A Distant Mirror_ The Calamitous 14th Century - Barbara W. Tuchman [272]
Commanding eighty knights and a total force of 1,500 fully paid for six months in advance, Vienne crossed in the early summer of 1385, bringing a “free gift” of 50,000 gold francs to the King of Scotland and fifty suits of armor, including lances and shields, to his nobles. The Scottish envoys had indeed asked the French to bring equipment to arm a thousand Scots, which should have been a warning, but the realities of Scotland proved an unpleasant surprise. Castles were bare and gloomy with primitive conditions and few comforts in a miserable climate. The damp stone huts of clan chieftains were worse, lacking windows or chimneys, filled with peat smoke and the smell of manure. Their inhabitants engaged in prolonged vendettas of organized cattle-raiding, wife-stealing, betrayal, and murder. They had no iron to shoe their horses nor leather for saddles and bridles, which previously had been imported ready-made from Flanders.
Accustomed to “tapestried halls, goodly castles, and soft beds,” the French asked themselves, “Why have we come hither? We never knew what poverty meant until now.” Their hosts were no better pleased with the visitors. They resented the luxury-loving French knights and welcomed them coldly. Instead of marching toward pitched battle with banners flying, they withdrew their forces when they learned that a large English army was advancing.

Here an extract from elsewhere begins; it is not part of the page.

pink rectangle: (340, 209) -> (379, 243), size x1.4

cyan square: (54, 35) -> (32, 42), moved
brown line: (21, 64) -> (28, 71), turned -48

Diverted by a new outbreak in Flanders, the French army of reinforcement did not come. During enforced idleness, Admiral de Vienne’s frustrated martial ardor turned to love; he engaged in a guilty amour with a cousin of the Scottish King which enraged his hosts “so that the Admiral was in danger of death.” Whether the final quarrel was over this issue or because the Scots insisted that the French should pay the cost of their visit, the Admiral in any case undertook to bear the cost personally, hurriedly hired a number of ships, and departed.
Meanwhile, the party of Ghent, led by Artevelde’s successor Francis Ackerman, had seized Damme, the port of Bruges at the mouth of the Scheldt where the French reinforcements for Scotland were to have been launched. The attack was prompted by the English, who were suffering the usual terrors spread by rumors of a French invasion. A French army, bringing the King fresh from his marriage bed, marched north to besiege Damme and, though suffering much from the heat, from English archers, and from an outbreak of plague, recaptured it after a siege of six weeks.
Punishment was savage, chiefly by the Burgundians, who burned and destroyed up to the gates of Ghent. Many prisoners, taken for ransom, were put to death to serve as an example. One of them at the block warned his executioners that “the King can kill men of strong heart, but though he exterminates all Flemings their dry bones will rise up to fight him again.” The point was borne in upon the Duke of Burgundy that alienation of his own subjects was not in his best interests. A peace settlement without further penalties or fines was concluded in December at Tournai and efforts made afterward to restore Flanders’ damaged commerce. But the harm done by decades of strife could not be undone; the great age of Flemish prosperity had passed.
Possibly stimulated by all the weddings, Coucy’s remarriage at the age of 46 to a girl some thirty years his junior took place in February 1386. The bride was Isabelle, daughter of the Duc de Lorraine, “a very beautiful demoiselle of the noble and great generation of the house of Blois.” She had been considered as a bride for the King during the interval when Stephen of Bavaria was recalcitrant, and was described as “of the King’s age or very close,” which would have made her sixteen to eighteen. Charles had been “near agreed” to the match until the Bavarian proposal was revived.